### EXERCISE AIM
Give the lines below again exactly, starting with the line that holds "12: (132, 181, 6.04)" and going on through the line that holds "28: (366, 124, 4.79)".

### AVAILABLE RECORDS
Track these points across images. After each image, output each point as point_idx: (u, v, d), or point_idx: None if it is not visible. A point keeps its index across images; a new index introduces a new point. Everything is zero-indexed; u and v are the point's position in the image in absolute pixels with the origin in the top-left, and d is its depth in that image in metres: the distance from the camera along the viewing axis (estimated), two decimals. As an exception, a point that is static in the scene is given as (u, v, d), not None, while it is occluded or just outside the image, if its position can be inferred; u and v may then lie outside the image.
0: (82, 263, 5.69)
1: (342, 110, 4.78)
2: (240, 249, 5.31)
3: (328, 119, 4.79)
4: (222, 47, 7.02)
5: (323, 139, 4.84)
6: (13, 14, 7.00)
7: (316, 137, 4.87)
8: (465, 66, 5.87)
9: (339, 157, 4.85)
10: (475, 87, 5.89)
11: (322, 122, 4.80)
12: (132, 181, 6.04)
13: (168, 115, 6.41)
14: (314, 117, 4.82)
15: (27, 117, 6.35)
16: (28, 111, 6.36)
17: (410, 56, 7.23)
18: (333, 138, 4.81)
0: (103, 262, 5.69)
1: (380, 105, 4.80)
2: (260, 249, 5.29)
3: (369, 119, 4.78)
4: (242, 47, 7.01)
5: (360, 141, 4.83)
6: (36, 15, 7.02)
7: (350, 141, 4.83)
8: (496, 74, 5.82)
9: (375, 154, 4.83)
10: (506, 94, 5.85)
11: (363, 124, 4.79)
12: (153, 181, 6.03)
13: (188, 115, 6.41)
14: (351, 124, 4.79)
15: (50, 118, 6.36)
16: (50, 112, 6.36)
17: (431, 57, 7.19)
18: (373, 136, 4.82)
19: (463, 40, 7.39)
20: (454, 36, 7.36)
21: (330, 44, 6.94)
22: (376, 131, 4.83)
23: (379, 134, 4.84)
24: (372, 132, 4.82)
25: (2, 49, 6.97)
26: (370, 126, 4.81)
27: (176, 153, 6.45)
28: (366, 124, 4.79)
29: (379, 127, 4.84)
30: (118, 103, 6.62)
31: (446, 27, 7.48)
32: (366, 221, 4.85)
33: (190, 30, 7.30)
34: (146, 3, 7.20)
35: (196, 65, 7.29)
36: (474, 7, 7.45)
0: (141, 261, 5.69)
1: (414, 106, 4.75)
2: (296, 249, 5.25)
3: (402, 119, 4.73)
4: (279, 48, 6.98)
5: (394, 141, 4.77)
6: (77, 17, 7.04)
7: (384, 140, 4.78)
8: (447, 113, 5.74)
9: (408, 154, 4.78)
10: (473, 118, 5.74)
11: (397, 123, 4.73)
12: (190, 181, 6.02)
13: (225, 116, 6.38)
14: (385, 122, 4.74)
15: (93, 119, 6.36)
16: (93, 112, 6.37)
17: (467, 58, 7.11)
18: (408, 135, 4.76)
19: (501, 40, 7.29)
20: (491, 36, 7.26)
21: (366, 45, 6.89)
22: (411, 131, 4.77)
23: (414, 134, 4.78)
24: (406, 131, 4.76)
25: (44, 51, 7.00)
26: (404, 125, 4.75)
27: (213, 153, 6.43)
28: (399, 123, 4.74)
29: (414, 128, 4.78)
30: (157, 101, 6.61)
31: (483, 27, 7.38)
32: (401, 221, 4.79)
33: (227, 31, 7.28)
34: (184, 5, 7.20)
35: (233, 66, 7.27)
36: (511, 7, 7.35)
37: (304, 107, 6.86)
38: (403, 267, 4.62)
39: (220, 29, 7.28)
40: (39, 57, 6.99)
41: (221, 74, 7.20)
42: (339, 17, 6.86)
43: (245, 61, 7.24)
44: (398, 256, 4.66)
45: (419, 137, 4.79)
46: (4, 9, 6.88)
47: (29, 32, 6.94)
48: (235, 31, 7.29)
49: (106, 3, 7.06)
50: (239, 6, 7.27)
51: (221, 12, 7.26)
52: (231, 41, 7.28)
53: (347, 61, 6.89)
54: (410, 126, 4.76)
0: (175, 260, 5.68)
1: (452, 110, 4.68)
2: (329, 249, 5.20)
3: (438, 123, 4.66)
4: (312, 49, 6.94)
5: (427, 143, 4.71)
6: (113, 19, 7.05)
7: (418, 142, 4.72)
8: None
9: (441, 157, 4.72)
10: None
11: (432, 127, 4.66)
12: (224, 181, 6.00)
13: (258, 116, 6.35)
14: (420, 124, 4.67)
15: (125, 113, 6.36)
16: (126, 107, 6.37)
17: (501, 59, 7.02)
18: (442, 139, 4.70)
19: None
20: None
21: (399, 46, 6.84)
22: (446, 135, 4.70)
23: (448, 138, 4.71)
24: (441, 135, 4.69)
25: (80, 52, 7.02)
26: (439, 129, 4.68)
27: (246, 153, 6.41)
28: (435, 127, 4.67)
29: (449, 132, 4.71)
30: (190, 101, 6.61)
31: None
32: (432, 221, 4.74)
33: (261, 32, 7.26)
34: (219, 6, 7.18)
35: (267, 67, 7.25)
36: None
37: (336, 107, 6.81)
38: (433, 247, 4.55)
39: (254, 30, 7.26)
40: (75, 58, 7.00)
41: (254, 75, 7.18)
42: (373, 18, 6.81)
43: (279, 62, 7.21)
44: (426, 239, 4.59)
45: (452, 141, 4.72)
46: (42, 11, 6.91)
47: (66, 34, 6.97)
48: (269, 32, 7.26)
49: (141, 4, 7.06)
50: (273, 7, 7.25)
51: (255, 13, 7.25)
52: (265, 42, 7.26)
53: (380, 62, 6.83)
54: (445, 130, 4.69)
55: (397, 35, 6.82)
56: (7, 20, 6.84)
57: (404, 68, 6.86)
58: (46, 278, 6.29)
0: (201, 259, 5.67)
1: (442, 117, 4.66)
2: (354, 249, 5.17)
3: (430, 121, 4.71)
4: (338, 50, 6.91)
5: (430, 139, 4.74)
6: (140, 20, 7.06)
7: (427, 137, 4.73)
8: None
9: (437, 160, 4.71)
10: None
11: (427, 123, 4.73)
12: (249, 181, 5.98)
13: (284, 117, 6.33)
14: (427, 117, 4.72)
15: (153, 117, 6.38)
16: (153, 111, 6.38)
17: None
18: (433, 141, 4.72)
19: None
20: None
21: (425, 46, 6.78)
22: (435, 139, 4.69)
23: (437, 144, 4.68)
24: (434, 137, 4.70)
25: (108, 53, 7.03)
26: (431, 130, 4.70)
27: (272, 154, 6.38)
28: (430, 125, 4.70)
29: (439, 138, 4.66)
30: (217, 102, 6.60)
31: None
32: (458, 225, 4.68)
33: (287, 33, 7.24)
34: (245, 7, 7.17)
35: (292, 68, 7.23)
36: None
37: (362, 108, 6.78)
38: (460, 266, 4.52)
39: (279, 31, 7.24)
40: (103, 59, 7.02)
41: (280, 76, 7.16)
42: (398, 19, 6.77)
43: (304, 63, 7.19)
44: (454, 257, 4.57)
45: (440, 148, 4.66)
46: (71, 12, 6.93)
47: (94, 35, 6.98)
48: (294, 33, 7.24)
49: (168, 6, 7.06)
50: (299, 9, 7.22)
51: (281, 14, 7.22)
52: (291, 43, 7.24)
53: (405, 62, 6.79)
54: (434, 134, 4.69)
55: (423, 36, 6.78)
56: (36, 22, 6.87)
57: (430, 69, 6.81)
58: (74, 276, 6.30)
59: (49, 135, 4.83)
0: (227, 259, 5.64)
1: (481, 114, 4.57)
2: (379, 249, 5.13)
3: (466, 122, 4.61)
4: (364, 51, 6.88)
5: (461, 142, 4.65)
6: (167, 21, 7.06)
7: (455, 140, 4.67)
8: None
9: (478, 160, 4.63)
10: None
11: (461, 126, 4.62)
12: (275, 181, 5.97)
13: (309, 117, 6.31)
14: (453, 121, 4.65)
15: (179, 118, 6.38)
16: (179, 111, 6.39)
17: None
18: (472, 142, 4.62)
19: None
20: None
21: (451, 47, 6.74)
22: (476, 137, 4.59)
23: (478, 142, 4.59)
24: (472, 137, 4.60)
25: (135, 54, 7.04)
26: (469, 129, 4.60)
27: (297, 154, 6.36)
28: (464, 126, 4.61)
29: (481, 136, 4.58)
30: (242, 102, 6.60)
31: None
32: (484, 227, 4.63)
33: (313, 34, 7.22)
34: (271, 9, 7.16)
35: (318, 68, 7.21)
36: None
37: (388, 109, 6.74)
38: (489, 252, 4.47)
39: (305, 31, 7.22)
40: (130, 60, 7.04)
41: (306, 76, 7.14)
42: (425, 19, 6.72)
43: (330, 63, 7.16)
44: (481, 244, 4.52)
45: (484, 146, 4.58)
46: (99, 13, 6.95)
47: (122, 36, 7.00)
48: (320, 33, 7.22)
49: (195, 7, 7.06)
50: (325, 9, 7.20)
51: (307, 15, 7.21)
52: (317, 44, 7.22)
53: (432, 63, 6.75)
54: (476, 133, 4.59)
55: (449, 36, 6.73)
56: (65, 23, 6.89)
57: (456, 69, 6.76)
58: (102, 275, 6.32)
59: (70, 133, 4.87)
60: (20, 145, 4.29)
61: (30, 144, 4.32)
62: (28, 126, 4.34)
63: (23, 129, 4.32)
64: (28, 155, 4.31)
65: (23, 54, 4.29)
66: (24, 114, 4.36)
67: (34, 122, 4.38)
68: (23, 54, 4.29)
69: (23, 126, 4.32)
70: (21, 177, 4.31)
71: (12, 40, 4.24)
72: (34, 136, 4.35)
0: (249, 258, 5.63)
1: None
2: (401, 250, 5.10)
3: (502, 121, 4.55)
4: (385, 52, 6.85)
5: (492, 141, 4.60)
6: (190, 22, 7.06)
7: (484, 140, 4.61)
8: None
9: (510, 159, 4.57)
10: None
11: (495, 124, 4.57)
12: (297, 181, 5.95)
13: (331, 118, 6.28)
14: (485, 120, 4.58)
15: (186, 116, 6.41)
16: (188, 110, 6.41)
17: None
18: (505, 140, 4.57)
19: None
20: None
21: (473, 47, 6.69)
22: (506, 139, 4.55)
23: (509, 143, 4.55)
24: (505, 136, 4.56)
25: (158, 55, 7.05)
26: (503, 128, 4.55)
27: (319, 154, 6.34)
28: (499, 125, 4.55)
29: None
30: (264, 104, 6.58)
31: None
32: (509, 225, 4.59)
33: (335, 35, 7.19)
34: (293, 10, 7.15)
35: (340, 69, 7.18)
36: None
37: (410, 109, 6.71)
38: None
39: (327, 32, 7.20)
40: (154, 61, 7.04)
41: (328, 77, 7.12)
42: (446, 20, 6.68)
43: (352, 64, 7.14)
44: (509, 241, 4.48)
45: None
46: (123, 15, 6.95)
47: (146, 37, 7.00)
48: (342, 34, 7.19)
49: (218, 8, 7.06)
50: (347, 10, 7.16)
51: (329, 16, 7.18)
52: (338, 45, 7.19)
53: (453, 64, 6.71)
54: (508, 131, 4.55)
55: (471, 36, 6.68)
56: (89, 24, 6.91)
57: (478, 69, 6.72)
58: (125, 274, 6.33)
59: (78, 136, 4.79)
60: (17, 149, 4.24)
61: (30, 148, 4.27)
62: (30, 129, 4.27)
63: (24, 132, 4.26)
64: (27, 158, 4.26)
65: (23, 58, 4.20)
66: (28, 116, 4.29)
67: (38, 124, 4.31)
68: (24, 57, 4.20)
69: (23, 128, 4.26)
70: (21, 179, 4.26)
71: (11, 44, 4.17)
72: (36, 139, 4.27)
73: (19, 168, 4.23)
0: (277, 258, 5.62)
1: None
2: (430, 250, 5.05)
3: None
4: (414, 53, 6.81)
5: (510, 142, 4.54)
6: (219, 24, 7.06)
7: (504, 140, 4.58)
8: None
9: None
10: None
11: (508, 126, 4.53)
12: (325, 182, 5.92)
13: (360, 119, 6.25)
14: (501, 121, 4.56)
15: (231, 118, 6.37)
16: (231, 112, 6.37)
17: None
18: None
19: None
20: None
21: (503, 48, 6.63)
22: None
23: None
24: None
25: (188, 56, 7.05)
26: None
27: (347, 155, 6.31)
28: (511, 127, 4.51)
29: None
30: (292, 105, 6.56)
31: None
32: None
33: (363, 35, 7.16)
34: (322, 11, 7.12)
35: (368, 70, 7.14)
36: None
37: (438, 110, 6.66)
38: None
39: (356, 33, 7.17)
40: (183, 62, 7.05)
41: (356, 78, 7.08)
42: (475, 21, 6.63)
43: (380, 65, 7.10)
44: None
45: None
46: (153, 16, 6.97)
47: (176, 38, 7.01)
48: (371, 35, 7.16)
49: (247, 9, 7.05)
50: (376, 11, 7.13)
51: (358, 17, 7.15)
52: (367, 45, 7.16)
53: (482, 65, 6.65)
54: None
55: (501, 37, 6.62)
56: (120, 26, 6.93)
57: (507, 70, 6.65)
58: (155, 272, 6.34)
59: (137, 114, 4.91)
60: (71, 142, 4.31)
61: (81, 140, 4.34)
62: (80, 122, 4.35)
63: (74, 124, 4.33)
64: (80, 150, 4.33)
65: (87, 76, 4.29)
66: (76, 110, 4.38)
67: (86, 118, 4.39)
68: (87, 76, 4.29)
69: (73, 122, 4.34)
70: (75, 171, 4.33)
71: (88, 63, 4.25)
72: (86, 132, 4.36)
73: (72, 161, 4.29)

### WRITTEN ANSWER
12: (132, 181, 6.04)
13: (168, 115, 6.41)
14: (314, 117, 4.82)
15: (27, 117, 6.35)
16: (28, 111, 6.36)
17: (410, 56, 7.23)
18: (333, 138, 4.81)
0: (103, 262, 5.69)
1: (380, 105, 4.80)
2: (260, 249, 5.29)
3: (369, 119, 4.78)
4: (242, 47, 7.01)
5: (360, 141, 4.83)
6: (36, 15, 7.02)
7: (350, 141, 4.83)
8: (496, 74, 5.82)
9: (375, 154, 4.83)
10: (506, 94, 5.85)
11: (363, 124, 4.79)
12: (153, 181, 6.03)
13: (188, 115, 6.41)
14: (351, 124, 4.79)
15: (50, 118, 6.36)
16: (50, 112, 6.36)
17: (431, 57, 7.19)
18: (373, 136, 4.82)
19: (463, 40, 7.39)
20: (454, 36, 7.36)
21: (330, 44, 6.94)
22: (376, 131, 4.83)
23: (379, 134, 4.84)
24: (372, 132, 4.82)
25: (2, 49, 6.97)
26: (370, 126, 4.81)
27: (176, 153, 6.45)
28: (366, 124, 4.79)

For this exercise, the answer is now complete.